Market expert Arun Kejriwal on Tuesday shared his views on select PSU stocks, including a few from the railway pack. "Within the PSU theme, there have been three segments: Defence, railways and power. This is where I believe the bulk of retail money or new investors just put in their money and purchased shares. Some of these stocks went up to 7x in a span of three-and-a-half years. They came to levels which were ridiculous under all circumstances," he told Business Today.
"Let me single out two particular examples. One is IRFC (Indian Railway Finance Corporation Ltd) and the other is IREDA (Indian Renewable Energy Development Agency Ltd), two different PSU stocks. IRFC is a company which caters to the railways but is a company which organises the finance that the railways need for their capex plans. They are not involved in manufacturing activity of any kind as it is a financial company. As a part of their activity, they arrange for the funds and these funds are taken on the balance sheet of the government of India. By doing this, they get a commission. Now, if this share quotes at P/E multiples of which the railway stocks are catering to and not for what valuations are looked at by say the finance companies. Then, it is a misnomer. When the stock price dropped, it fell so sharply that people are still wondering what has happened. The tragedy that hits such a share is that there are apparently more buyers on the downside because they believe one should buy at every dip."
Switching to IREDA shares, he said, "It was again a company thought to be in solar power generation. People bought it as a power generating company not realising this also is a finance company which is catering primarily to renewable energy and within renewable energy, focusing on solar. It's again like a bank or an NBFC but dedicated to a particular activity. From Rs 32 to 320, a 10x jump from listing to its high and now it's around 150 or thereabouts.
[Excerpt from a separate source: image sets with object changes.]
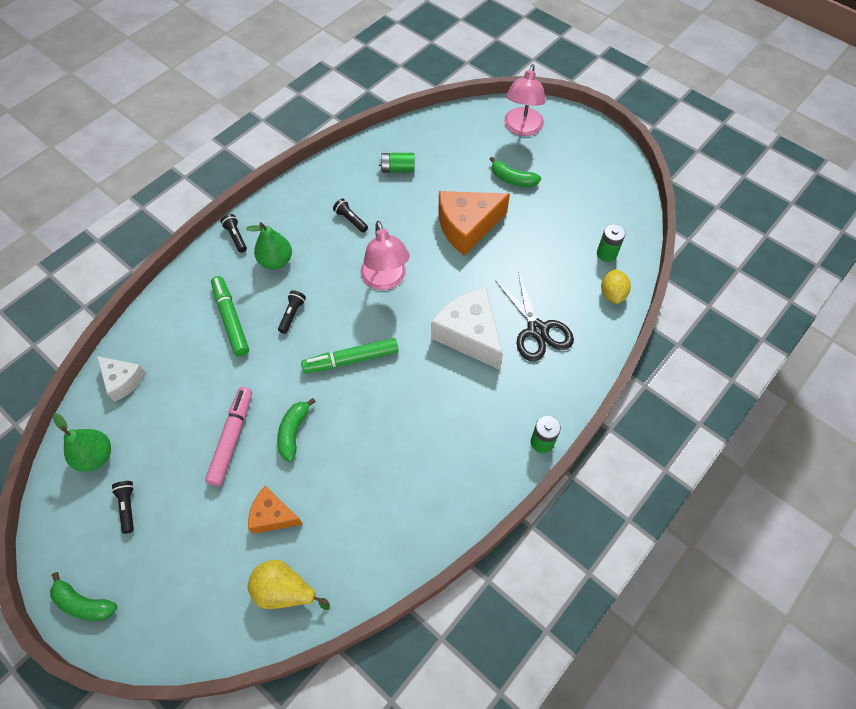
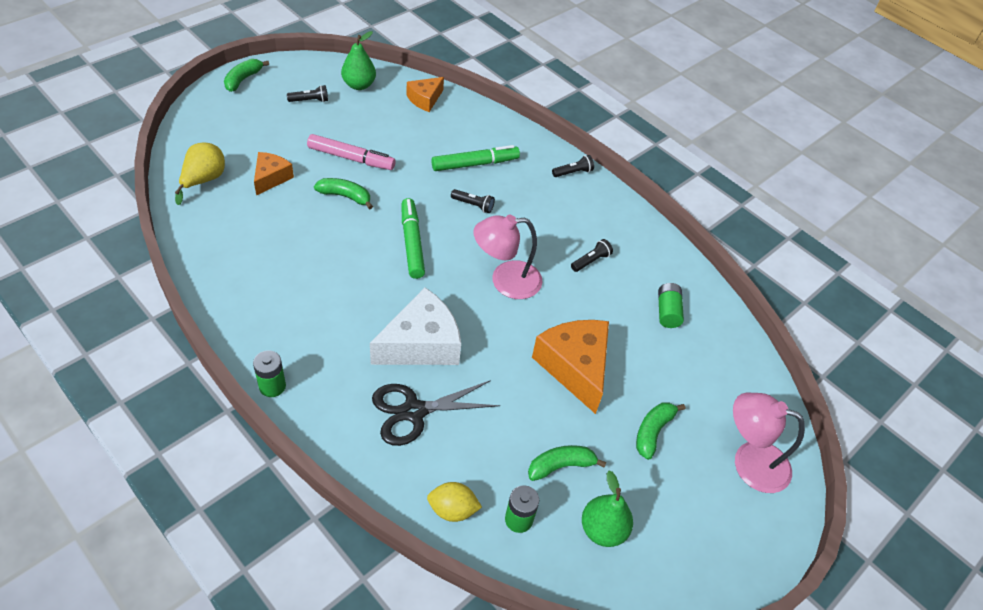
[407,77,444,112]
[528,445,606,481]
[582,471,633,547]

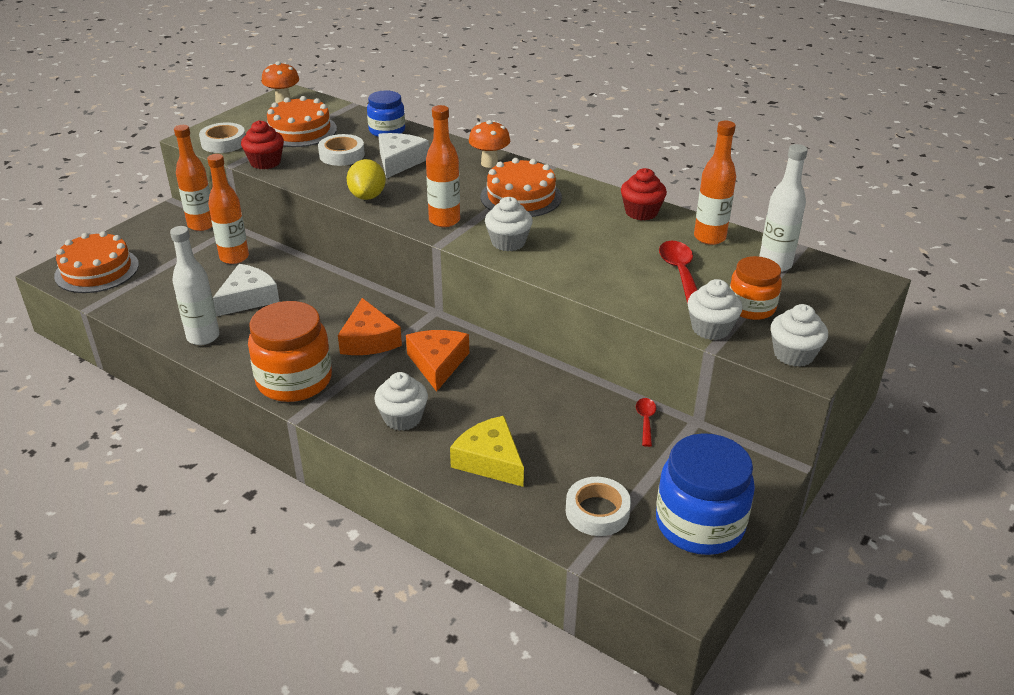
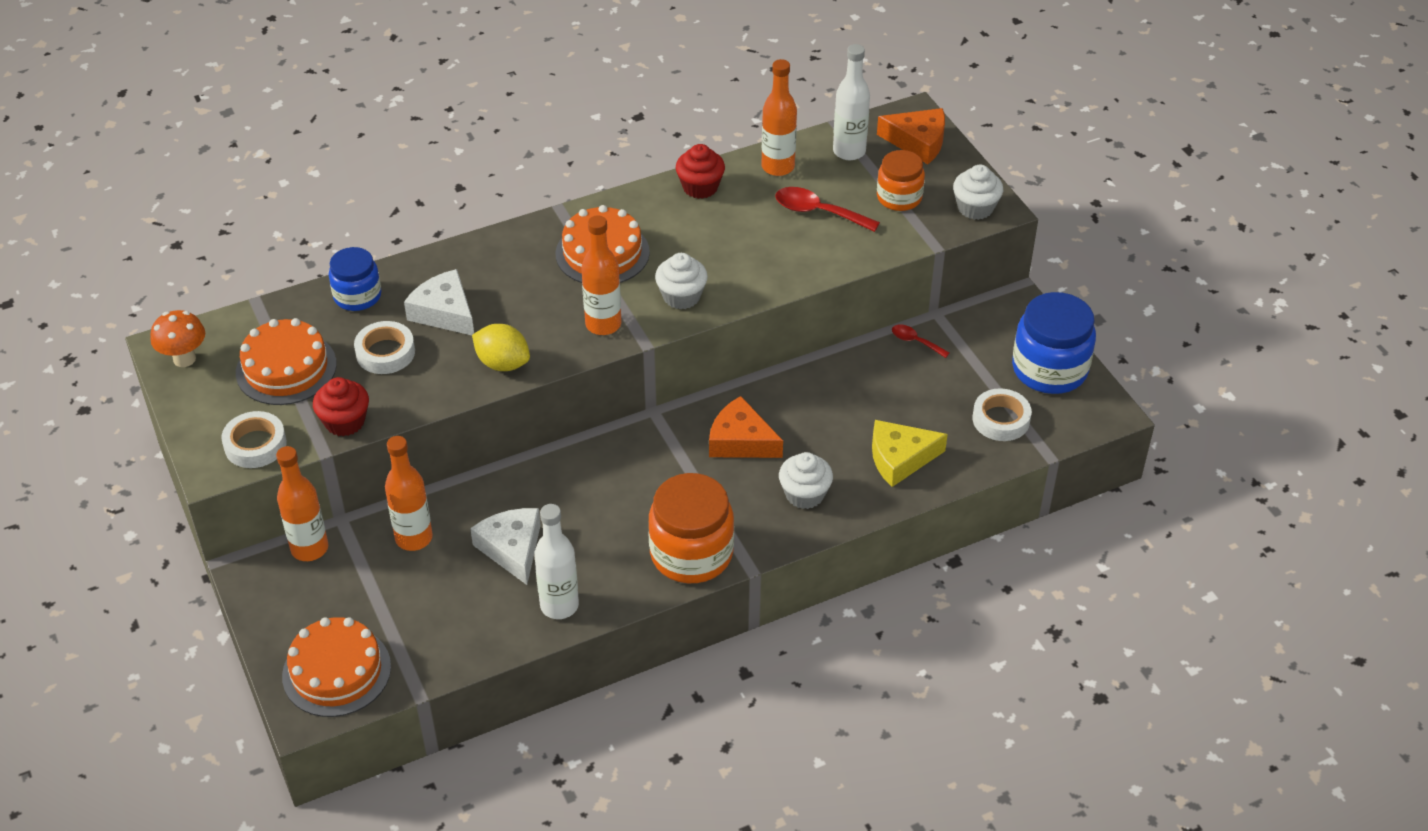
[877,108,945,164]
[469,120,510,168] (first image)
[687,279,743,340] (first image)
This was the kind of madness that happened in these shares. So, I believe there is still some pain left in these counters."
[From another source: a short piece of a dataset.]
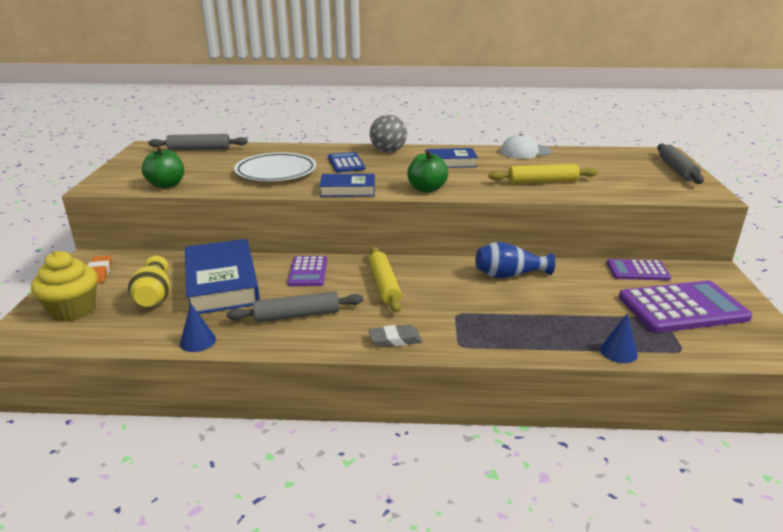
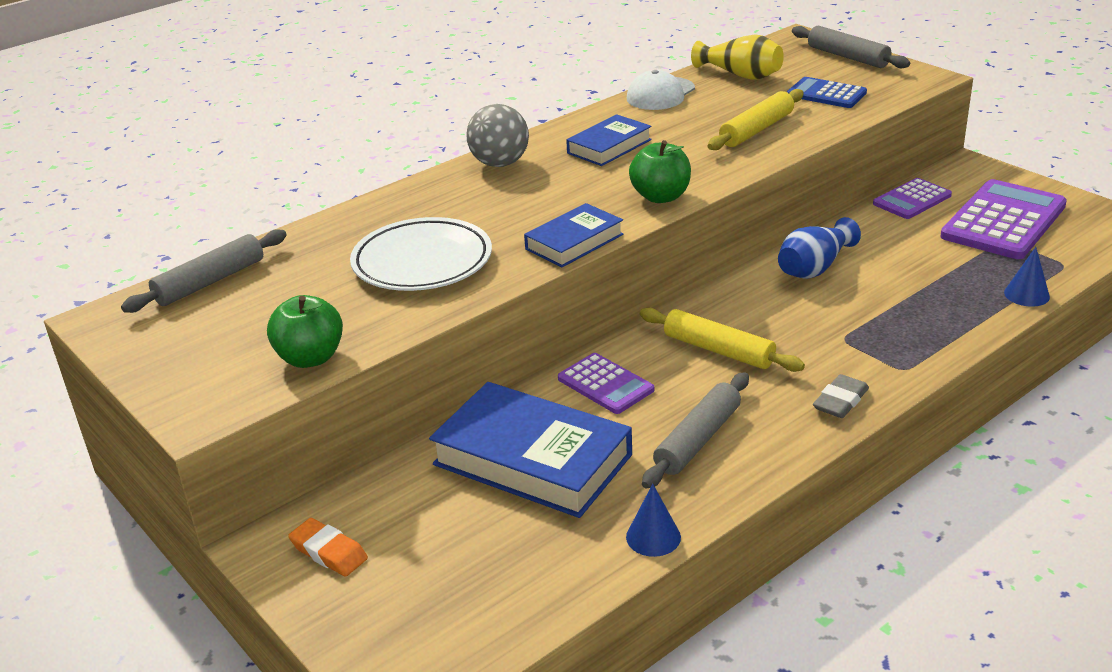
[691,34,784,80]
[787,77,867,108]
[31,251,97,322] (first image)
Within the railway space, the market specialist said RVNL (Rail Vikas Nigam Ltd) and IRCON (IRCON International Ltd) looked attractive. "These two are good manufacturing companies which are part of the ecosystem which would benefit with the spending that the railway does," he mentioned.
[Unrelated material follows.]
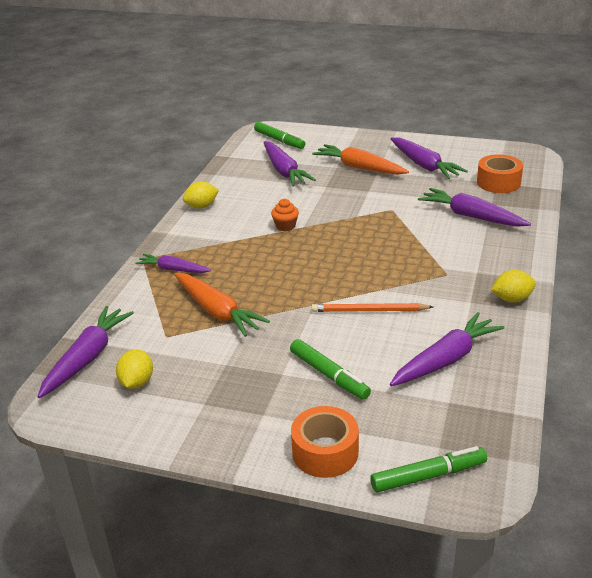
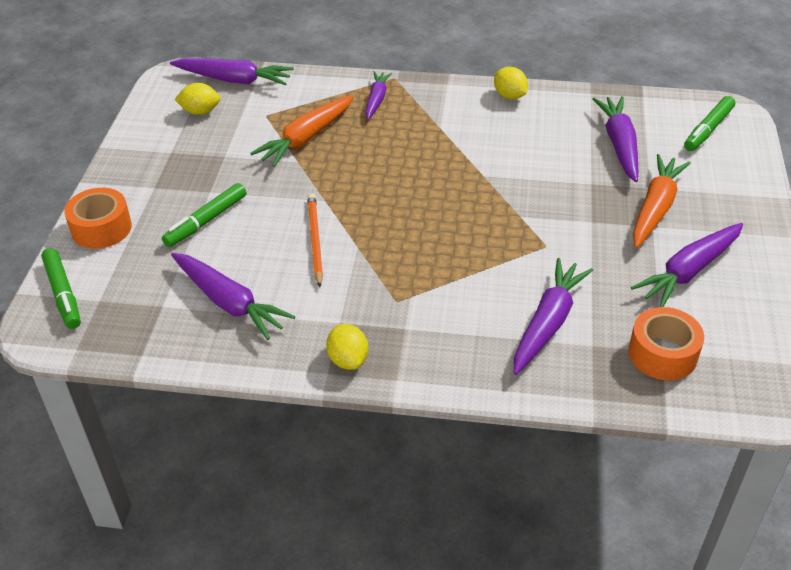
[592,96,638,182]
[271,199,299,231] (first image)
Sharing views on the mid- and small-caps, Kejriwal said, "These are typically high-risk and high-return items. But when the chips are down, you need to move to safety, which only the large caps can offer. It's now a question of rebuilding your portfolio after witnessing a strong rally over the last four-and-a-half years and a sharp correction over the last four to five months. In such a scenario, you have to make some tough decisions about what you've been holding in the mid-, small- and micro-cap segments and decide whether you've bought those stocks as fundamental or as momentum plays. If you've bought them as fundamental plays, I suggest you can still continue to hold because, at some point of time, good value will always get recognition back again even after a fall. If you have got stuck into momentum plays, nobody can help you even when the market rallies. It is a new set of stocks that become momentum plays every time there is a momentum rally. Old ones normally never come back into reckoning."